After experiencing a boom in 2021 to make up for the dearth of dealmaking in 2020, M&A moves and VC fundraising in the medtech industry have been on a steady downward slope.
Last year, mergers and acquisitions in the sector represented just under $65 billion in deals, according to Evaluate Medtech, a number well above 2020’s $28.8 billion total, but still a slip from 2021’s more than $80 billion of M&A moves.
And that slide appears to be growing even steeper this year, as Evaluate’s first-half analysis suggests that medtech deals could reach their lowest tally in a decade if the pace doesn’t pick up soon.
According to the analysis, in the first six months of the year, only about $13 billion traded hands in M&A transactions, spanning just 42 deals. If that trajectory holds true through the second half of the year, it would make 2023’s total the lowest in a decade, since 2013’s $23.3 billion.
It could also result in the smallest number of deals in recent memory, per Evaluate—smaller even than the COVID-stricken months of 2020, which still churned out 126 mergers and acquisitions that represented nearly $30 billion. And while last year only brought in 81 total deals, their combined $65 billion total meant that 2022’s average deal size was easily the highest of the last decade, at $1.2 billion.

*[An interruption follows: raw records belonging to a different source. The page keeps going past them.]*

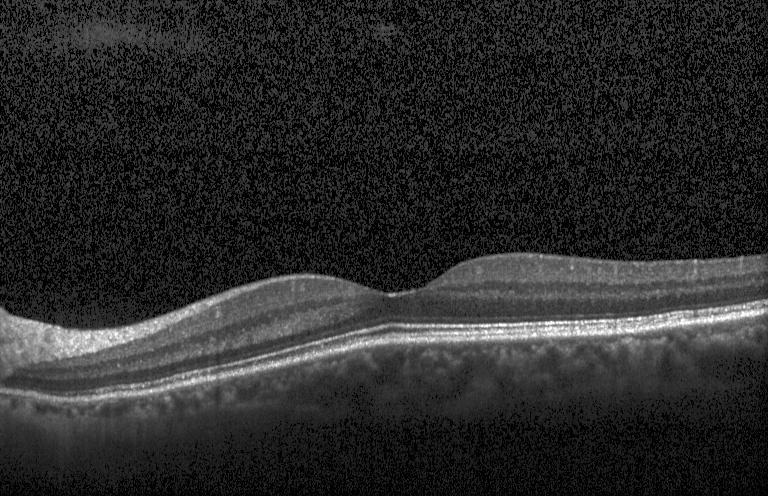 Finding: no evidence of CNV, DME, or drusen.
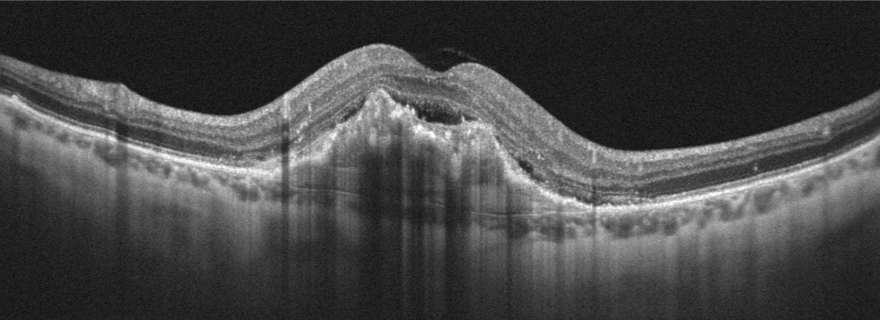
Age-related macular degeneration.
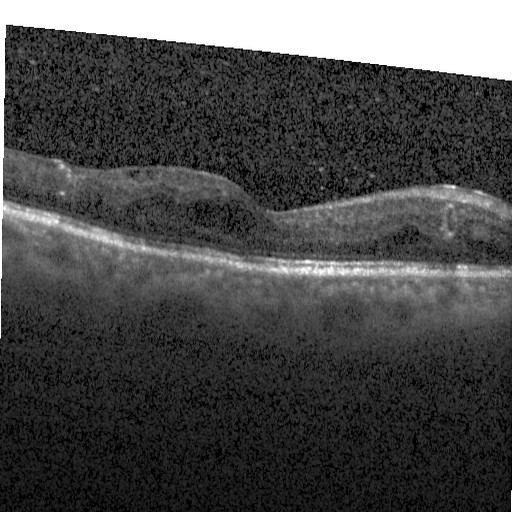 OCT B-scan showing diabetic macular edema (DME).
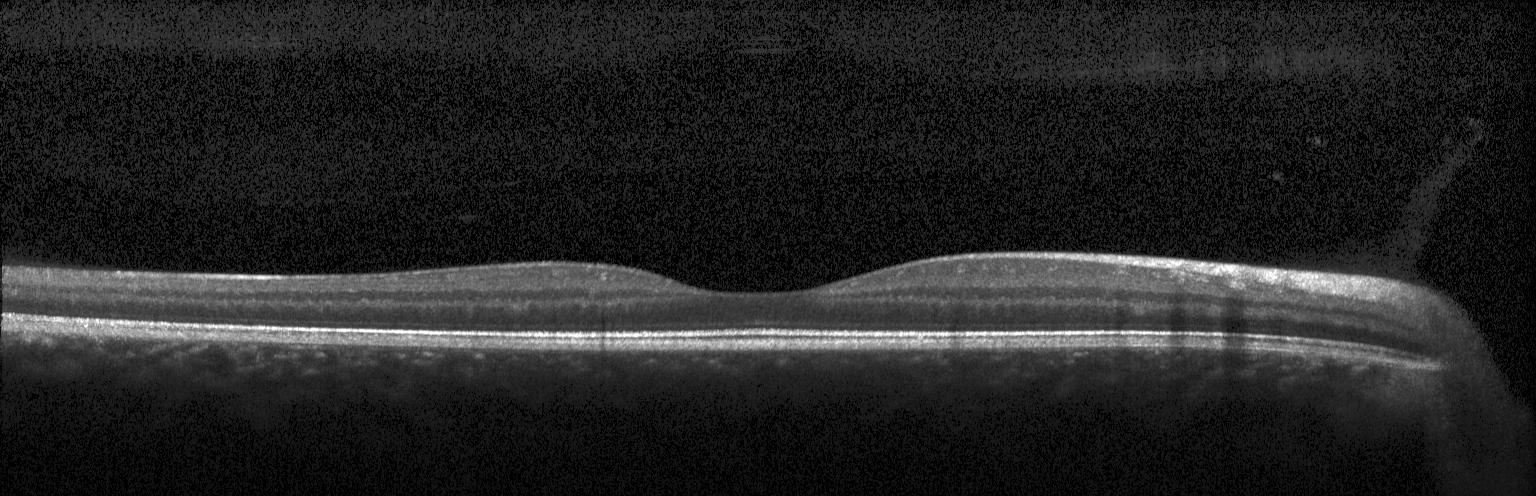 Spectral-domain OCT B-scan: no evidence of choroidal neovascularization, diabetic macular edema, or drusen.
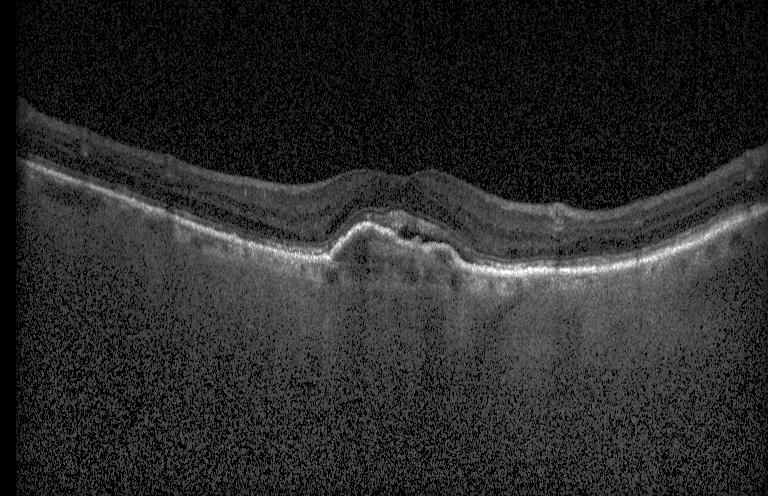
OCT line scan · Heidelberg Spectralis — Diagnosis: choroidal neovascularization (CNV).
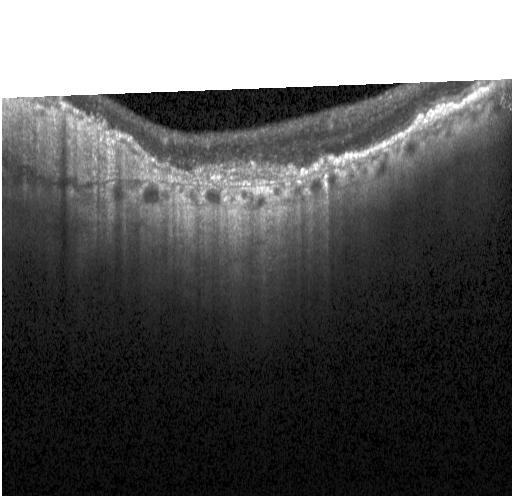

This B-scan demonstrates choroidal neovascularization (CNV).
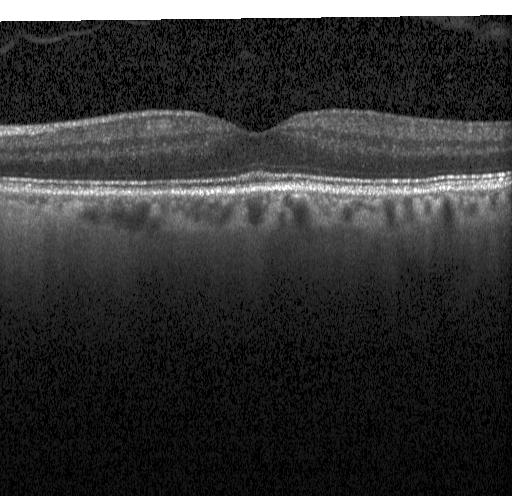

Through the macula, optical coherence tomography scan, spectral-domain OCT
Assessment: no evidence of choroidal neovascularization, diabetic macular edema, or drusen.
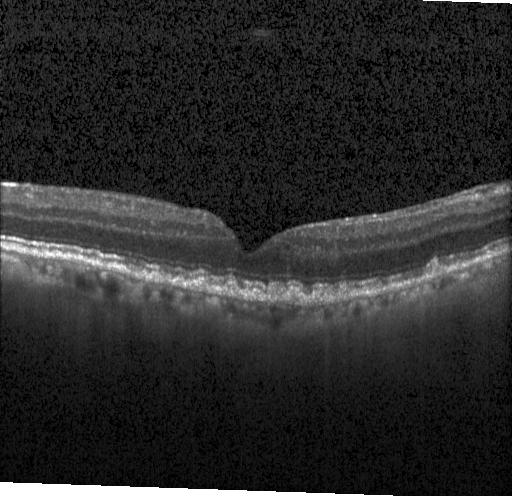

Optical coherence tomography B-scan.
Assessment: sub-RPE drusenoid deposits.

In comparison, the deals this year have been on the smaller side, with an average size of around $312 million. Only four of the first half’s M&A moves crossed the billion-dollar threshold; the largest deal to date was Bain Capital’s $3.1 billion bid for Olympus’ scientific solutions business, which was announced last August and completed in April of this year.
But things do appear to be taking a turn. In just the few days since Evaluate’s report was published last week, medtech companies have inked a handful of major deals. Danish devicemaker Coloplast offered up $1.3 billion to buy out the Icelandic Kerecis, which uses intact fish skin to make human wound care products. Thermo Fisher Scientific, meanwhile, bulked up its offerings in the clinical research services sector—previously the target of its $17.4 billion deal for PPD in 2021—by putting down $912.5 million for data intelligence platform maker CorEvitas.
The first half of this year also marked an especially slow period for venture capital investments in the industry. According to Evaluate, only about $2.5 billion in VC funding poured into medtech startups throughout those six months, which adds up to the lowest first-half VC total since 2015.
As with the slipping M&A numbers, if this pace stays steady for the rest of the year, 2023 would mark another year-over-year decline—down from the $7.3 billion worth of VC dollars raised in 2022’s return to normalcy, and a far cry from 2021’s $9.9 billion tally, the largest ever for the industry.
Of the paltry 65 financing announcements throughout 2023’s first half, only four reached nine-figure territory, and just one surpassed $200 million: HeartFlow’s $215 million, Bain-led fundraise in April, which paled in comparison to HeartFlow’s own last VC round.
And amid the tough economic outlook, those private companies are staying that way: As Evaluate noted, there were “precisely zero” IPOs in medtech throughout the first half of the year.